I do believe we may have past a tipping point of sorts and that a large amount of catastrophic human suffering may be inevitable but we should try the best we can to avert this & prioritize. Bush's "stimulus package" is like taking some coke to distract from that fact that you've been shot in the calf. When you come down you'll have the same problem as before but now the leg may have to be amputated. We are going to have to restructure our whole way of life, the sooner the better.

Anyway, thought this news item was interesting. :)
 
It's only a proposal
 
Yes, and that Man has been influencing the environment for alot longer than 2000 years. Man did kill off the MegaFauna, ya know, like 10000 years ago
 
Yes, and that Man has been influencing the environment for alot longer than 2000 years. Man did kill off the MegaFauna, ya know, like 10000 years ago
It's about the rate we're doing it.
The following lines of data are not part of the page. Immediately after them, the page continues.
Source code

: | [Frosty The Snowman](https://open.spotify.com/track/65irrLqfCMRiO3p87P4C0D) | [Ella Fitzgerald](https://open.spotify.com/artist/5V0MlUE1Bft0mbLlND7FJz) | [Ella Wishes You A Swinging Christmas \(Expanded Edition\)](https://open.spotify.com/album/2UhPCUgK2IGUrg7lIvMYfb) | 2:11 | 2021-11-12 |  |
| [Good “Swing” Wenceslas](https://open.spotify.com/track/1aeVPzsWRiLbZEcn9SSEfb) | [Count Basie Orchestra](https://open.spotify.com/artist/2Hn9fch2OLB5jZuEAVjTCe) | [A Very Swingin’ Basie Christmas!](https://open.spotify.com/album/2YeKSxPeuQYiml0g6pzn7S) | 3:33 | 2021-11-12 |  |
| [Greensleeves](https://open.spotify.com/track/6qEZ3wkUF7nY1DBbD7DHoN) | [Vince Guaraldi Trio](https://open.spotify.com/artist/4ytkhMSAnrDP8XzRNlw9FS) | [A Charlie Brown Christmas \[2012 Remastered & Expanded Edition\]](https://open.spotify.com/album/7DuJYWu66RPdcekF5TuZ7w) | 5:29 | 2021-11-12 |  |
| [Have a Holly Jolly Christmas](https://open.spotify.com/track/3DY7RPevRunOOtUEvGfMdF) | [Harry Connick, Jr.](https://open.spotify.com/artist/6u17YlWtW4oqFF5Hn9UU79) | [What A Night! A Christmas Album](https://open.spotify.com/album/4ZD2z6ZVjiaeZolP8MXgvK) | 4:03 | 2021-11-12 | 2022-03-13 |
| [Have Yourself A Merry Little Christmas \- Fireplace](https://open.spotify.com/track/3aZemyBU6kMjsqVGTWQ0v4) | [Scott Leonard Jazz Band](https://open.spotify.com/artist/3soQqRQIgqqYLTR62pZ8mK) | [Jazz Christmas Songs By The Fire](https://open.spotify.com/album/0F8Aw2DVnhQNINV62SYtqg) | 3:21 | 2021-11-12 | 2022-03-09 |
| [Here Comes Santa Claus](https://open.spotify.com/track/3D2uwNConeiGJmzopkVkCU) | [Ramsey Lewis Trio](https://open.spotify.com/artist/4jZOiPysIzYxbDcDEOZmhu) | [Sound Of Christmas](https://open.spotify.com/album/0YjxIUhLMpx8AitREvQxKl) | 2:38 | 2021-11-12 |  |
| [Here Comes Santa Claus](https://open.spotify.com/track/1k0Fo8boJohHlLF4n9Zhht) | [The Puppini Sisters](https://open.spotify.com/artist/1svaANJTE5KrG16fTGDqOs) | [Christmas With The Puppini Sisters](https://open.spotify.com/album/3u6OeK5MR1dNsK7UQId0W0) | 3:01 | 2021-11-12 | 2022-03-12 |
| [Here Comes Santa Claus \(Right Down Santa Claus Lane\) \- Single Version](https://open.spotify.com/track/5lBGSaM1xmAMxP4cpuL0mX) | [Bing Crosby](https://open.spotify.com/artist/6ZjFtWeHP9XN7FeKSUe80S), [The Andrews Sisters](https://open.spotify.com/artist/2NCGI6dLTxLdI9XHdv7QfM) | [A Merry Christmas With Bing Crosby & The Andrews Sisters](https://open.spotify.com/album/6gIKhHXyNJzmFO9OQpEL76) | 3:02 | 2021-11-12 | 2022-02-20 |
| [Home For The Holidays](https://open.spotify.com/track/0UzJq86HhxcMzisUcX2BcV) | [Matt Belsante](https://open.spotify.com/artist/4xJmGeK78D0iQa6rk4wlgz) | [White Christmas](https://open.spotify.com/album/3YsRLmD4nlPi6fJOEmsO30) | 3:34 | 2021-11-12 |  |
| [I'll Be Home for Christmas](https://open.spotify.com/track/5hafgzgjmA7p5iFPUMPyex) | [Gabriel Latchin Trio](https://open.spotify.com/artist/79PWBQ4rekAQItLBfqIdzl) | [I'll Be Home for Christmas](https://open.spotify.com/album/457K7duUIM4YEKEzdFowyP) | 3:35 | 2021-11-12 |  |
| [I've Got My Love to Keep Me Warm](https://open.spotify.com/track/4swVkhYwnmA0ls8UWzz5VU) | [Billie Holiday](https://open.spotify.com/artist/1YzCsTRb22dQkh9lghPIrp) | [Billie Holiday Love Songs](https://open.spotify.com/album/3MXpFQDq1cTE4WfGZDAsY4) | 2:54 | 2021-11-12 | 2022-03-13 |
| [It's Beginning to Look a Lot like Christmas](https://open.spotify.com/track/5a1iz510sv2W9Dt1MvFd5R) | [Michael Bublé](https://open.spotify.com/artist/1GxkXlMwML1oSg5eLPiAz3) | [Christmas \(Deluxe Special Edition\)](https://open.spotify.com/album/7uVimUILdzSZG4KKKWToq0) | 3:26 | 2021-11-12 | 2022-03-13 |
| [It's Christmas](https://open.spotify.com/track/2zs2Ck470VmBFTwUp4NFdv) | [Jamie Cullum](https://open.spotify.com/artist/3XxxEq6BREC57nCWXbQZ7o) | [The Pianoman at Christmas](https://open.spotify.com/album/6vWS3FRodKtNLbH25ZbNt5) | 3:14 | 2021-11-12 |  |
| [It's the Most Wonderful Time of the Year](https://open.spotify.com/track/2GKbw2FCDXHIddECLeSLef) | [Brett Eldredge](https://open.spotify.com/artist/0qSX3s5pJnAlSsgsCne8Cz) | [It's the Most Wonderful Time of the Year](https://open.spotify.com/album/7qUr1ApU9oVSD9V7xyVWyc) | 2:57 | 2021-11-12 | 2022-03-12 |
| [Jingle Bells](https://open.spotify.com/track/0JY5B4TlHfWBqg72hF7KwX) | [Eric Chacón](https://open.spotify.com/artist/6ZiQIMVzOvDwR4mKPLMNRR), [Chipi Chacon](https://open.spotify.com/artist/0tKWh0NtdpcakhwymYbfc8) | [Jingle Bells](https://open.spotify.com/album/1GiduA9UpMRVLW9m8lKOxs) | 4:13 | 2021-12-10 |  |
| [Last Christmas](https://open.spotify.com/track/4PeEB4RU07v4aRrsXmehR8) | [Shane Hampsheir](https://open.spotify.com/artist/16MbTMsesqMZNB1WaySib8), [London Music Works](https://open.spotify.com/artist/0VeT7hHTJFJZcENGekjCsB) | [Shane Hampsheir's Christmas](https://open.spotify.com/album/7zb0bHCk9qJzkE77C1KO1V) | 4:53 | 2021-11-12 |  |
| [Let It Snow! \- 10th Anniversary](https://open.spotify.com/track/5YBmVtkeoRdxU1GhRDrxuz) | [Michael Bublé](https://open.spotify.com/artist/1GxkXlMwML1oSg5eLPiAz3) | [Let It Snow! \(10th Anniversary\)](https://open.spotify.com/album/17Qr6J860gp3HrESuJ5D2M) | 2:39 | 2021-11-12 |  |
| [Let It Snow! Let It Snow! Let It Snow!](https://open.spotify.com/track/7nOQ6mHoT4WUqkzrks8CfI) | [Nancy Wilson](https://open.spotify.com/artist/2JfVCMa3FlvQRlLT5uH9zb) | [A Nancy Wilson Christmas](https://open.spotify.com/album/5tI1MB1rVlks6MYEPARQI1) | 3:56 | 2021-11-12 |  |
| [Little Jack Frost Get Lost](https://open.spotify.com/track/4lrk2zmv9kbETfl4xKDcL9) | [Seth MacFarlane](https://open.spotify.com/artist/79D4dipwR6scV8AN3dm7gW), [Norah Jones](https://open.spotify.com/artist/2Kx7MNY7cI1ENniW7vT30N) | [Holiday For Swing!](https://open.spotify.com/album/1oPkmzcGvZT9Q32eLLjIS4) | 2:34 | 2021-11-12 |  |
These days we're killing off as many species in every year as our forebearers did in 1000. Not to mention all the other effects we're having on the ecosystem as a whole.

Comparing man today to man 10K years ago is really grasping. There such denial that business as usual is destructive.
 
It's about the rate we're doing it. These days we're killing off as many species in every year as our forebearers did in 1000. Not to mention all the other effects we're having on the ecosystem as a whole.
Thats because they did know how tasty things were.
 
Obama says Change is good, and I agree, remember the oxygen catastrophe?